Goal a:
In the interview below, how often does Eye publish a typography special issue?

Quoted passage:
(begin)

Samir Husni: As you look at all of the changes, the innovation that took place say 100 years ago, whether it was in the type of paper or the type of presentation or design, how do you think the changes that are taking place today, changes with the presentation, with the design of the magazine affect print? Is there something that you have to do differently with print than digital? Maybe something that says: we’re not trying to compete with digital, but here’s what we can do in print.

John L. Walters: Well, it’s something that you referred to once, magazines have always been competing with other forms of communication, whether it’s radio or TV, newspapers, and now we have all of the myriad means of distributing information online, some of which resemble magazines, however work in totally different ways than magazines.

So, I think what we’ve seen throughout the maturing of web publishing is we have had to rediscover what we like about the magazine format. If you go back to 1920s when you see the magazine form come into focus with the idea of the double-page spread and the drama of the big picture across two pages, or the way you can use type to animate the page and excite the reader. That’s been developed and refined and changed for nearly 100 years and it’s what you would call a mature medium, whereas, because online technology and the actual devices used changes all of the time and it keeps getting updated and reengineered, that hasn’t had a chance to settle.

I think what we’re seeing now is a kind of interesting golden age of magazine design where really good design is in collaboration with the writers and editors and all of the other parts of the team. They can produce something very strong and powerful that may be hitting a smaller section of the market, but it’s serving that smaller market really well. And that makes it an exciting area to still be in. Ten years ago when we went independent with Eye, the future seemed very uncertain, but right now there are things to worry about, but it feels like we’re in a very strong area of activity.

Samir Husni: If someone asked you to define Eye, what would be your elevator pitch about the magazine today?

John L. Walters: We have a phrase that we use on the masthead: we’re an international review of graphic design, and we try to stick to that. It’s a magazine for all graphic designers. We’ve really stuck to that all the way through the magazine and as you know, we’ve maintained exactly the same format all the way through. If you have  a shelf with copies of Eye from number one to 97, the present one, they line up precisely.

I would also say that it’s a magazine of design and visual culture, because designers by their very nature, in fact our readers who are graphic designers, are not just interested in design, they’re interested in aspects of the visual world that help them do their job, help them understand what’s going on, and maybe inspire them to do new things. There are things that are not strictly graphic design that we put in and that interest our readers. Of course, there’s also a big focus on typography, so every four issues we do a typography special issue, recognizing that type, design and typography lies right at the heart of graphic design.

(end)

Saved data entries:

(begin)

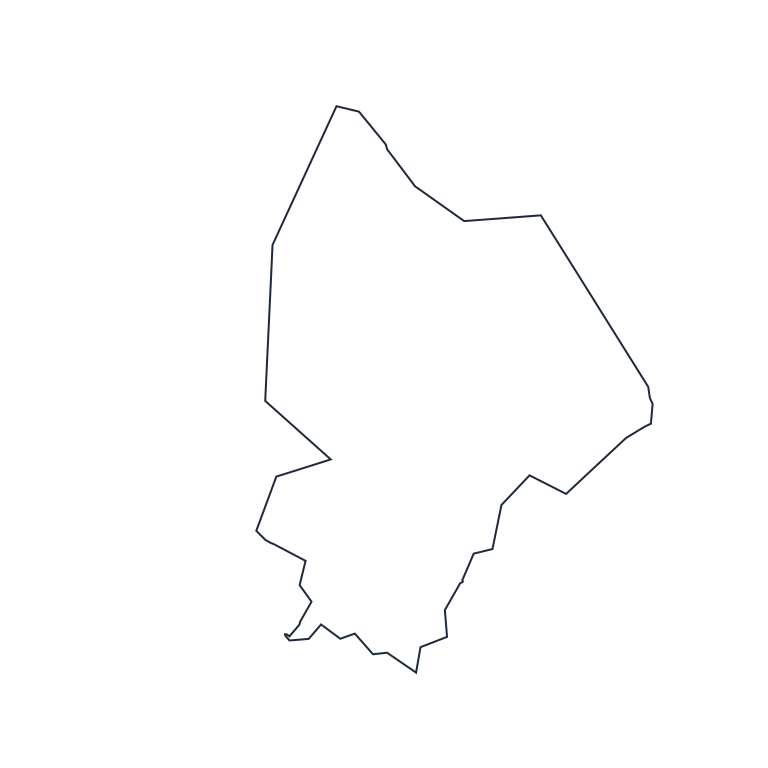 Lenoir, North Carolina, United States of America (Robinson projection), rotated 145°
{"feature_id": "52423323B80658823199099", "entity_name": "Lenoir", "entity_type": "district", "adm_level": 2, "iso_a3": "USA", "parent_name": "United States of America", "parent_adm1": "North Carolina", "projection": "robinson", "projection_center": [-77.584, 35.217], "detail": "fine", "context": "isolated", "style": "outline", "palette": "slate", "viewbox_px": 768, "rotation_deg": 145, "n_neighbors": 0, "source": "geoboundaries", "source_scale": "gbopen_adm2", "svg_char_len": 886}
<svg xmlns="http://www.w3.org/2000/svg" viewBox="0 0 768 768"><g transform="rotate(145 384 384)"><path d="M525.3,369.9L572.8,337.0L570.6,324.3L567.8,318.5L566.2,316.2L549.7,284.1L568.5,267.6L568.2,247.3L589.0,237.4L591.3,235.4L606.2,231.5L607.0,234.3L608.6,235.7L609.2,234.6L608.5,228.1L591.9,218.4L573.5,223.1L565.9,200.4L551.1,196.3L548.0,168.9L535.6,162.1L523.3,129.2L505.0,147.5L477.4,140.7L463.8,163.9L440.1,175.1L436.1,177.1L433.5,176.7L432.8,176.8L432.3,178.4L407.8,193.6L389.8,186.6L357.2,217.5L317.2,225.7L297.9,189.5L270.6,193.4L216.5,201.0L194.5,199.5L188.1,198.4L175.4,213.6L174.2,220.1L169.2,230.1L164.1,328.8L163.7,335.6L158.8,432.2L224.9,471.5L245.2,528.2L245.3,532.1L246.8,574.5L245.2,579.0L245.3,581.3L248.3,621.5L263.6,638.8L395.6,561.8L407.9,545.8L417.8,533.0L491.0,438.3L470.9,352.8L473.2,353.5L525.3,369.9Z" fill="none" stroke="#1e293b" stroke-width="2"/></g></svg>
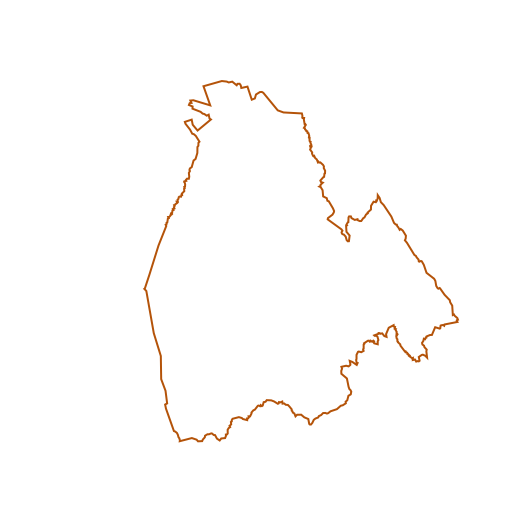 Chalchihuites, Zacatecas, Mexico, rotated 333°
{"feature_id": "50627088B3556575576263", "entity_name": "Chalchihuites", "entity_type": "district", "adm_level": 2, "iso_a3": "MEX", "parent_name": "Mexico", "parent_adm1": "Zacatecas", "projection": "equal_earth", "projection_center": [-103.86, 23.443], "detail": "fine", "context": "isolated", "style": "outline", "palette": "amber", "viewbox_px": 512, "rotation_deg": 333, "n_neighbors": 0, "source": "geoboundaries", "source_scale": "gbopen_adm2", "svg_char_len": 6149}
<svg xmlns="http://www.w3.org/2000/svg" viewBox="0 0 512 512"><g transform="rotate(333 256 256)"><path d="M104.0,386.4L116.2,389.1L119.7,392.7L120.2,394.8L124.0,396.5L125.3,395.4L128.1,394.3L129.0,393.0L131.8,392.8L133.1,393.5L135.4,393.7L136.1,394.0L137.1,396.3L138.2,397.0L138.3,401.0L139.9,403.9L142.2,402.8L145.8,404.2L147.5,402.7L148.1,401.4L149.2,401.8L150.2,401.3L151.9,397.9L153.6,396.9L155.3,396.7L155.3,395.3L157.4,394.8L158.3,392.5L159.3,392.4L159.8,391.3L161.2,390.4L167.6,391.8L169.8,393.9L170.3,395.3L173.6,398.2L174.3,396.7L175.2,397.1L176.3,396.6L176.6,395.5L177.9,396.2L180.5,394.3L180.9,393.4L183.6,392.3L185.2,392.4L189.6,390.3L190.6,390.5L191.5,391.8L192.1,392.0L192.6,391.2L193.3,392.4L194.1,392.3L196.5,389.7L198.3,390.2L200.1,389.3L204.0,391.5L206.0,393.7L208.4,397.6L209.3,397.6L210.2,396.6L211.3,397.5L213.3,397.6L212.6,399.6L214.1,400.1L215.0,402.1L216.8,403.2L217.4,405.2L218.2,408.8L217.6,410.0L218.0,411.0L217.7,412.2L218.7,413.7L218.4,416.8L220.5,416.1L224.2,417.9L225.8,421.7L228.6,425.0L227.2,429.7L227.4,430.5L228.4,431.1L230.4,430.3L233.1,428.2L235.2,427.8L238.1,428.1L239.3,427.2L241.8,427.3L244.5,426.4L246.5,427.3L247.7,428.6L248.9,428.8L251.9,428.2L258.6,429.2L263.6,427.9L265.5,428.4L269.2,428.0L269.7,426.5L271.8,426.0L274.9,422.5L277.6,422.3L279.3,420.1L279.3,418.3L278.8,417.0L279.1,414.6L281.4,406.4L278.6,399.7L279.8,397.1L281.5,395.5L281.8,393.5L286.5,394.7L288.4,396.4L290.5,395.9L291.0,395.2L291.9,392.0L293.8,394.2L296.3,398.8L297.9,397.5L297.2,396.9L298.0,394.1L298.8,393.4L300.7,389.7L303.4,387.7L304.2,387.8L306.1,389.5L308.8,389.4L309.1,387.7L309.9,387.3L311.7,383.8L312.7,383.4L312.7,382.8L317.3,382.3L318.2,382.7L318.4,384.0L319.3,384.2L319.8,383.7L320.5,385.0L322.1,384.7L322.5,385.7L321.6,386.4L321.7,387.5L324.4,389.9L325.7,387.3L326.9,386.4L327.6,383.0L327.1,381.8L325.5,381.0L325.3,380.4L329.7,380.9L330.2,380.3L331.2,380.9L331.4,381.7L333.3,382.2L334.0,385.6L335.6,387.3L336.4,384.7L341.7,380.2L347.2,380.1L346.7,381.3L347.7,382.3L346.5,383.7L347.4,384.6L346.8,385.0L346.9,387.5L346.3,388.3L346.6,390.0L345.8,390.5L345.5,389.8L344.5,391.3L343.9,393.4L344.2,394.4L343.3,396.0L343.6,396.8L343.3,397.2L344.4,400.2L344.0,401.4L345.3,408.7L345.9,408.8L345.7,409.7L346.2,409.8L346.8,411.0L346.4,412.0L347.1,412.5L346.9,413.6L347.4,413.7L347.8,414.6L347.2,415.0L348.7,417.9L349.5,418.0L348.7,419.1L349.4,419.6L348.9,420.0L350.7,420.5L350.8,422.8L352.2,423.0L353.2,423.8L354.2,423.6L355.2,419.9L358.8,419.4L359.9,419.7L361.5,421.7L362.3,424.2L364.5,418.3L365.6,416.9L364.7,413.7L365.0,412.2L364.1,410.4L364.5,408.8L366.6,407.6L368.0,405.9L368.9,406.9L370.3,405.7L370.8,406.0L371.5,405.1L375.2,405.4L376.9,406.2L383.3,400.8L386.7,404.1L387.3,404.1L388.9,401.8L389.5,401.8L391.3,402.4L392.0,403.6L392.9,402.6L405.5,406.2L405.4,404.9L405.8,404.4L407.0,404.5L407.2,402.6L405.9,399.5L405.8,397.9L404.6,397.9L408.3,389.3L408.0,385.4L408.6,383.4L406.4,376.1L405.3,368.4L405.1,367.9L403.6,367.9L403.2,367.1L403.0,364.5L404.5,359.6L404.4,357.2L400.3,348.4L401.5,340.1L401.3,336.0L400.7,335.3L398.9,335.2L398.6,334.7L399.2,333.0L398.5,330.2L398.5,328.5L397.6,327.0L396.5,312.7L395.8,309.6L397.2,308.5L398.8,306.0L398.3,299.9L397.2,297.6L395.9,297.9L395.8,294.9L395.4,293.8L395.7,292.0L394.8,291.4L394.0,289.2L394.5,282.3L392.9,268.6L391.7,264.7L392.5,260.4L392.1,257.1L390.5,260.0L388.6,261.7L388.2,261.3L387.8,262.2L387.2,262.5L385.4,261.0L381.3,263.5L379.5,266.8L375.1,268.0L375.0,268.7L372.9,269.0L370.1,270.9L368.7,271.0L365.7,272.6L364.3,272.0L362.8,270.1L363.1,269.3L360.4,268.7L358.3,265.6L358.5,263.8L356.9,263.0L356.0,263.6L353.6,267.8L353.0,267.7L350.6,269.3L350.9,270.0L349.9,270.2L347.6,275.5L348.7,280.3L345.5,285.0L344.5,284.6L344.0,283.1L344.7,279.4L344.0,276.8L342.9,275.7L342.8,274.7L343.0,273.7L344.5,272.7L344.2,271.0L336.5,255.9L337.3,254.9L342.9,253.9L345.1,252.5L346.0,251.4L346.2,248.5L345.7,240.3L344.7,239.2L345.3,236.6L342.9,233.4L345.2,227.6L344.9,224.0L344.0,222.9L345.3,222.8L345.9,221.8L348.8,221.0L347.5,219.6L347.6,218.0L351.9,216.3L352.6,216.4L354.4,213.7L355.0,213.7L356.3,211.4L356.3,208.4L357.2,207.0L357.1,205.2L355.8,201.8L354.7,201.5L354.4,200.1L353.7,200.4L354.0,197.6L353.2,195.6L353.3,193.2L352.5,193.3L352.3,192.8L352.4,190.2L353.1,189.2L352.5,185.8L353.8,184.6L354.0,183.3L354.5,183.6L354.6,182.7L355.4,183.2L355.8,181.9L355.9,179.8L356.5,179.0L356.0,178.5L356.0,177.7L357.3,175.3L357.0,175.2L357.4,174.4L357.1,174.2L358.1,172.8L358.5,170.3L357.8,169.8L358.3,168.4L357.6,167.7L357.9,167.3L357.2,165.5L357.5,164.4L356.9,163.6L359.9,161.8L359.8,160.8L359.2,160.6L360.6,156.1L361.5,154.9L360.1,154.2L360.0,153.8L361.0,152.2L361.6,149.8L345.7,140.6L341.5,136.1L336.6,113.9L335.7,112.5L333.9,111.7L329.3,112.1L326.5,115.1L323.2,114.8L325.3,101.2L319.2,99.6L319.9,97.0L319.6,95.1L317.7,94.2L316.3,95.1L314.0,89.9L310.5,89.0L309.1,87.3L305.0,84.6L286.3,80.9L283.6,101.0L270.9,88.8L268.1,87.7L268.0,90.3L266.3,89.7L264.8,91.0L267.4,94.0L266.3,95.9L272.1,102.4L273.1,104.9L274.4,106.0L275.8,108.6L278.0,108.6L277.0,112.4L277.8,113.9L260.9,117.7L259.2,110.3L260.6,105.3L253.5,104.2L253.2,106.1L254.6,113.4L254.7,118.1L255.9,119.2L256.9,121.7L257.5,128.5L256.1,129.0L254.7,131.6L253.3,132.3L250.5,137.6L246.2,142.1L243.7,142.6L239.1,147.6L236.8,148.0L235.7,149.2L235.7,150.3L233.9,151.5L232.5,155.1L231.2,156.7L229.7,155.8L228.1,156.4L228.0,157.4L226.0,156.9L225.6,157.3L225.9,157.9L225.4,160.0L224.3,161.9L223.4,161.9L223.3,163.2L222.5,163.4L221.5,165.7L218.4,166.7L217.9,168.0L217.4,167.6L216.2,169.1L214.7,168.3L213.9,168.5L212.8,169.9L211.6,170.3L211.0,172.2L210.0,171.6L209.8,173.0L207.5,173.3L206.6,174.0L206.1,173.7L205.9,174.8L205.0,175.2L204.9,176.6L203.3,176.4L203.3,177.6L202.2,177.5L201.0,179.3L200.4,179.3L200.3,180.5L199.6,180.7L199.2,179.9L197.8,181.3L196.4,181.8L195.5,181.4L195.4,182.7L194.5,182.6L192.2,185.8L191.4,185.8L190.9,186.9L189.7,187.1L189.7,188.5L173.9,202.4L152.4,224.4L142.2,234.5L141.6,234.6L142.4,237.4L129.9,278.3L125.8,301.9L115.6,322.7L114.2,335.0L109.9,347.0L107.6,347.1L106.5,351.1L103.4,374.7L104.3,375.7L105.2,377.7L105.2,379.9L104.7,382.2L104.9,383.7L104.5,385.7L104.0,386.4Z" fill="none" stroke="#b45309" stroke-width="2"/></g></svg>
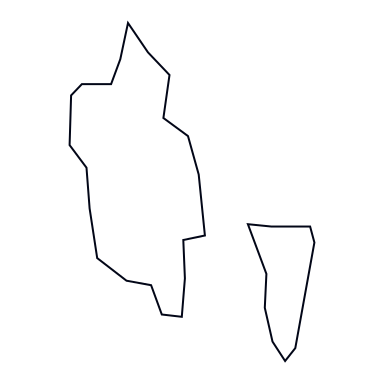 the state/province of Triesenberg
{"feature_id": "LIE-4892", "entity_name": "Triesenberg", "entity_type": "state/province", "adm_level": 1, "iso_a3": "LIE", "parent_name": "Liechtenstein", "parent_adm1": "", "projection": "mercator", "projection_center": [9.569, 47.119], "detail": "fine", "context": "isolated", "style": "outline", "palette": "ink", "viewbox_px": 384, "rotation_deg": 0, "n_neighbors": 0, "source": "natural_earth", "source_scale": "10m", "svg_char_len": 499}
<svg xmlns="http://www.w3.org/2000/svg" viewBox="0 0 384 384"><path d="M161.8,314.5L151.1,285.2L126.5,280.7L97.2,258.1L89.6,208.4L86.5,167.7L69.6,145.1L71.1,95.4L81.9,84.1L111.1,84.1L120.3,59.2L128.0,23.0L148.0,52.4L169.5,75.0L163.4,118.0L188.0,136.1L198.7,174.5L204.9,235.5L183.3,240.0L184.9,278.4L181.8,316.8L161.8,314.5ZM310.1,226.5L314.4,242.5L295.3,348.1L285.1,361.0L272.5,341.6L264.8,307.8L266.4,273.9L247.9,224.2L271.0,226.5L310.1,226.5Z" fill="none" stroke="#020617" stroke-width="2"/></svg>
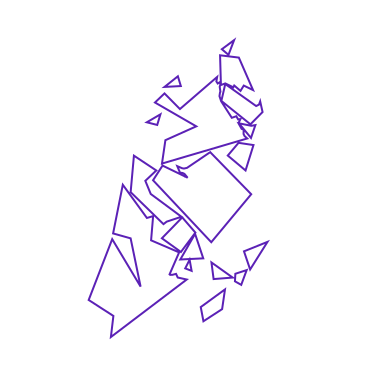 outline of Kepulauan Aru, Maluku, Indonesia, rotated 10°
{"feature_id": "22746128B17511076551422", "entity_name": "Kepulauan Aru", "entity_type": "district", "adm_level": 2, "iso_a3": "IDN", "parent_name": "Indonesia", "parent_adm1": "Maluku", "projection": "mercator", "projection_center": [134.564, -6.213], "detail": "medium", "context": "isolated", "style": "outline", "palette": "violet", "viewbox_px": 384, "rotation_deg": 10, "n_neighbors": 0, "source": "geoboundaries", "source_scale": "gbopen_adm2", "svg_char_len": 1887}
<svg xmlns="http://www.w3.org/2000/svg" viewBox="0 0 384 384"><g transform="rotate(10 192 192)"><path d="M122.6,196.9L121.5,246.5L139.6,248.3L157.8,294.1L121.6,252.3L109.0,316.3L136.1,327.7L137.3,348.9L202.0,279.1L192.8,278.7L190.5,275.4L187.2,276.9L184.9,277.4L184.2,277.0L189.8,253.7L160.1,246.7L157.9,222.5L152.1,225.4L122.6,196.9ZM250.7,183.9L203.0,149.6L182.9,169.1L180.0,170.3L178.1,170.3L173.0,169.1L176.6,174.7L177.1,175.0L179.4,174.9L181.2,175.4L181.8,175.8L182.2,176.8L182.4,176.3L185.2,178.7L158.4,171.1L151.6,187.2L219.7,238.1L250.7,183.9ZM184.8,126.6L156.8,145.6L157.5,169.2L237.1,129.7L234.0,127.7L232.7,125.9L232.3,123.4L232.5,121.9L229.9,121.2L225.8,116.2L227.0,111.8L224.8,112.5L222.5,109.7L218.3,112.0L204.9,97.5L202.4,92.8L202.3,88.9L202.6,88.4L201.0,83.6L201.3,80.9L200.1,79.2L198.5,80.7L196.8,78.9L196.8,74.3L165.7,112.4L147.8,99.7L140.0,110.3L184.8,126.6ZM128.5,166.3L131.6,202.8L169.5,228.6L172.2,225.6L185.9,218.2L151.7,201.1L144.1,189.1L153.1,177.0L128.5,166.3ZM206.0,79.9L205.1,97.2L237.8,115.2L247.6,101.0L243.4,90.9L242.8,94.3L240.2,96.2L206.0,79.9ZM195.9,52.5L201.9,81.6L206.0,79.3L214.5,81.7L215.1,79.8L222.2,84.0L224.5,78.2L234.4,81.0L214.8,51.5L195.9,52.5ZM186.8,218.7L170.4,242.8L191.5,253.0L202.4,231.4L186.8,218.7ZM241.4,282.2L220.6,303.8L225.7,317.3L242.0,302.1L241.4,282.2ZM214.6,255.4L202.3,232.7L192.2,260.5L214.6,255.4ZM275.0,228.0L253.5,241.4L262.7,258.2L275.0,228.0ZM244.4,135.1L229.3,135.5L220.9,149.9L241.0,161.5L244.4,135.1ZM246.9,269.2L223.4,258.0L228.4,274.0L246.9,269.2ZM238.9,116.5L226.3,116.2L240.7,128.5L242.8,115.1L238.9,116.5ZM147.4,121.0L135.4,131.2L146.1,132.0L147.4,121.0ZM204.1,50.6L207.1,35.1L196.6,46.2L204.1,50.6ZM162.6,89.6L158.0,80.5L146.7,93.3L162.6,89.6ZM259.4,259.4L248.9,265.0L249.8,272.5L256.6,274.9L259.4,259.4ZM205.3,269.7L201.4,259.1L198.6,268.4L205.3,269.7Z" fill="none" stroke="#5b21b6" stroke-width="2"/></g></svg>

(end)

Goal b:
Reproduce the lines of the records, starting at the beginning of the records and stopping after the line that contains "Chalchihuites, Zacatecas, Mexico, rotated". Include both ends, and leave the pictures out of your answer.

Worked solution a:
Every four issues.

Worked solution b:
 Lenoir, North Carolina, United States of America (Robinson projection), rotated 145°
{"feature_id": "52423323B80658823199099", "entity_name": "Lenoir", "entity_type": "district", "adm_level": 2, "iso_a3": "USA", "parent_name": "United States of America", "parent_adm1": "North Carolina", "projection": "robinson", "projection_center": [-77.584, 35.217], "detail": "fine", "context": "isolated", "style": "outline", "palette": "slate", "viewbox_px": 768, "rotation_deg": 145, "n_neighbors": 0, "source": "geoboundaries", "source_scale": "gbopen_adm2", "svg_char_len": 886}
<svg xmlns="http://www.w3.org/2000/svg" viewBox="0 0 768 768"><g transform="rotate(145 384 384)"><path d="M525.3,369.9L572.8,337.0L570.6,324.3L567.8,318.5L566.2,316.2L549.7,284.1L568.5,267.6L568.2,247.3L589.0,237.4L591.3,235.4L606.2,231.5L607.0,234.3L608.6,235.7L609.2,234.6L608.5,228.1L591.9,218.4L573.5,223.1L565.9,200.4L551.1,196.3L548.0,168.9L535.6,162.1L523.3,129.2L505.0,147.5L477.4,140.7L463.8,163.9L440.1,175.1L436.1,177.1L433.5,176.7L432.8,176.8L432.3,178.4L407.8,193.6L389.8,186.6L357.2,217.5L317.2,225.7L297.9,189.5L270.6,193.4L216.5,201.0L194.5,199.5L188.1,198.4L175.4,213.6L174.2,220.1L169.2,230.1L164.1,328.8L163.7,335.6L158.8,432.2L224.9,471.5L245.2,528.2L245.3,532.1L246.8,574.5L245.2,579.0L245.3,581.3L248.3,621.5L263.6,638.8L395.6,561.8L407.9,545.8L417.8,533.0L491.0,438.3L470.9,352.8L473.2,353.5L525.3,369.9Z" fill="none" stroke="#1e293b" stroke-width="2"/></g></svg>
 Chalchihuites, Zacatecas, Mexico, rotated 333°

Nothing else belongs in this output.